- **REQUIREMENT**: Everything in the listing below should be written out again exactly, except the pictures.

• • • • • • •

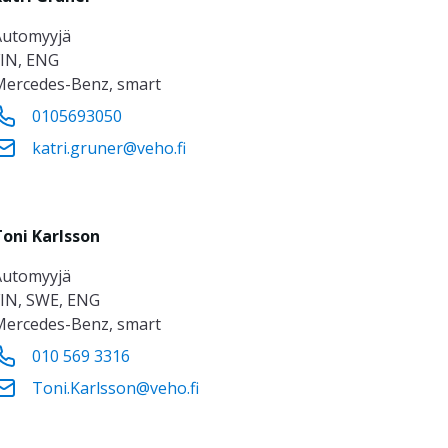
automyyjä
FIN, ENG
Mercedes-Benz, smart
0105693050
katri.gruner@veho.fi
Toni Karlsson
automyyjä
FIN, SWE, ENG
Mercedes-Benz, smart
010 569 3316
Toni.Karlsson@veho.fi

• • • • • • •

- **SOLVED PROBLEM**:
automyyjä
FIN, ENG
Mercedes-Benz, smart
0105693050
katri.gruner@veho.fi
Toni Karlsson
automyyjä
FIN, SWE, ENG
Mercedes-Benz, smart
010 569 3316
Toni.Karlsson@veho.fi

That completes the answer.